Written by Melissa Gaskill.

Photo by Darren Carroll

“It’s a logistical challenge. You’ve got to figure out a maximum number of species and habitats, and the shortest route to get them all.”

- Regular competitor Richard Gibbons, Ph.D. candidate at LSU

 

The Great Texas Birding Classic is one of the biggest and longest birding competitions in the country—the birdwatching equivalent of the World Series or Super Bowl. No surprise that it happens in Texas, where you’ll find 634 species of birds and plenty of spirited birdwatchers. The competition’s late-April to early-May timing coincides with the migration of millions of birds through Texas’ coastal region, a phenomenon repeated in reverse in the fall.

Sponsored by the Gulf Coast Bird Observatory and the Texas Parks and Wildlife Department, and open to anyone, the Classic includes regional 24-hour counts for adults and teens age 14 to 18, an eight-hour tournament for young kids, and a 24-hour, in-place count (a.k.a. the Big Sit!, in which a team occupies a 17-foot-diameter circle and lists all birds seen and heard). But the toughest category—a five-day adult competition spanning the entire coast—attracts the truly dedicated. In 2008, Baker and his Reliant Energy Environmental Partners team covered nearly 3,000 miles, from the Rio Grande to the Louisiana border, and logged 316 species, to take last year’s title. After participating in all 12 Classics thus far, the team now has four consecutive wins in the category. Its highest tally: 340 species in 2006.

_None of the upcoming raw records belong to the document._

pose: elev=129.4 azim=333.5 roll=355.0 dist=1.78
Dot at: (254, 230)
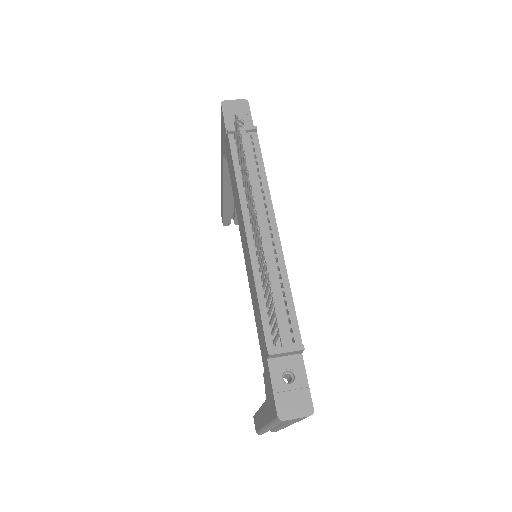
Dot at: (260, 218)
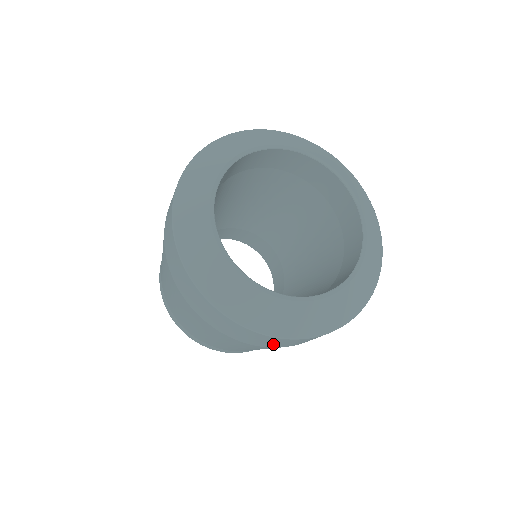
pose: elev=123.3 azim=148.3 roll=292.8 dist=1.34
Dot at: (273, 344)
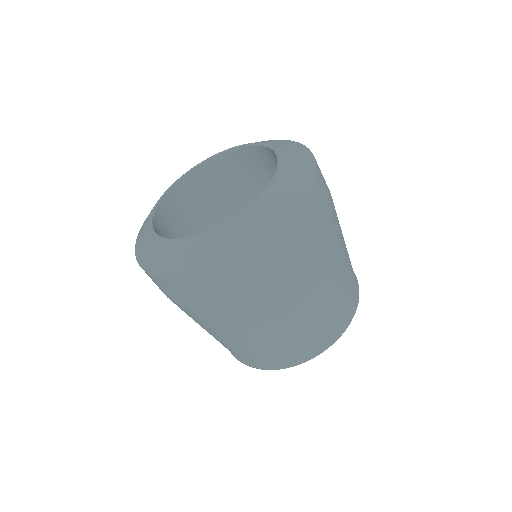
Dot at: (230, 289)
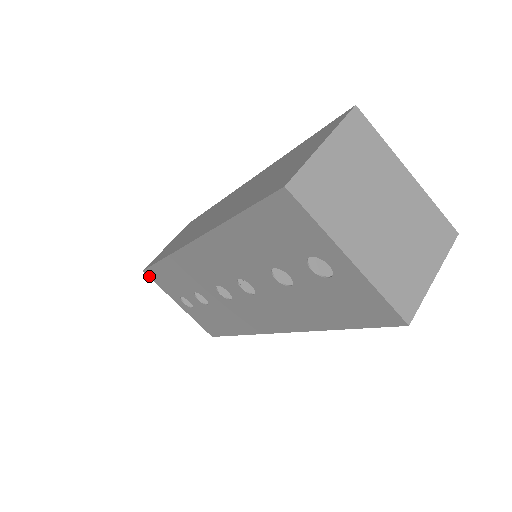
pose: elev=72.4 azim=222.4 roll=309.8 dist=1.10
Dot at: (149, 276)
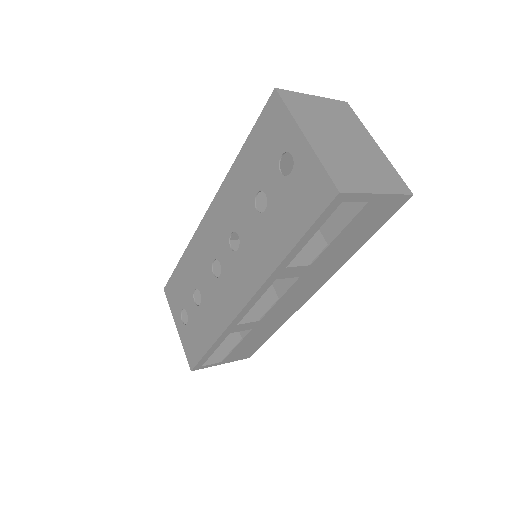
Dot at: (166, 294)
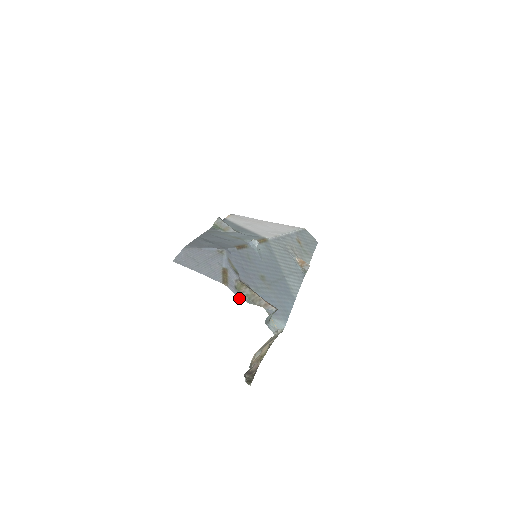
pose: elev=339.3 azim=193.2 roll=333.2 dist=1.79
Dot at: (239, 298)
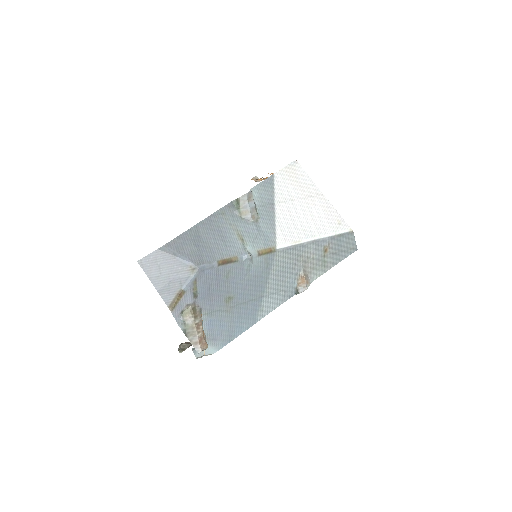
Dot at: (178, 323)
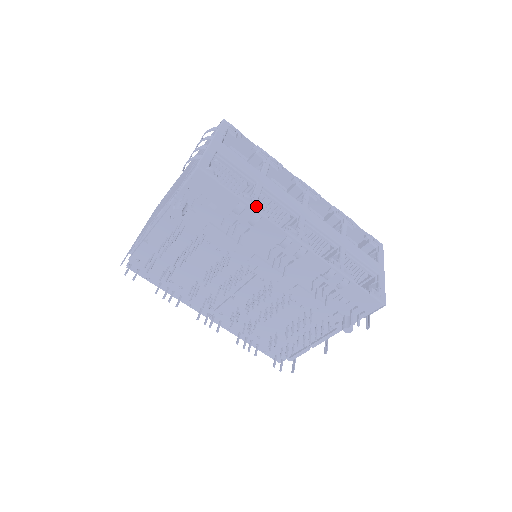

To get these kinds of numbers, teams begin their days before dawn and end them well after sunset, with meals grabbed on the run or skipped altogether (hence the van’s stash of snacks). Participants prepare for the competition with spotting scopes, high-powered binoculars, hefty and well-thumbed birding guides, CDs of birdsongs, and a wealth of accumulated avian knowledge. It’s all important: A good percentage of birds are identified by their calls. Sightings are often little more than quick glimpses—was that a black hood or a black cap?—and with this many species involved, details matter. Long, heated debates over whether a bird was one thing or another are common. In other words, you need to know your Wilson’s from your Orange-crowned Warblers, females from males, young from mature—whether presented with a picture-perfect specimen or one that just flew through some rough weather and is having a bad-feather day.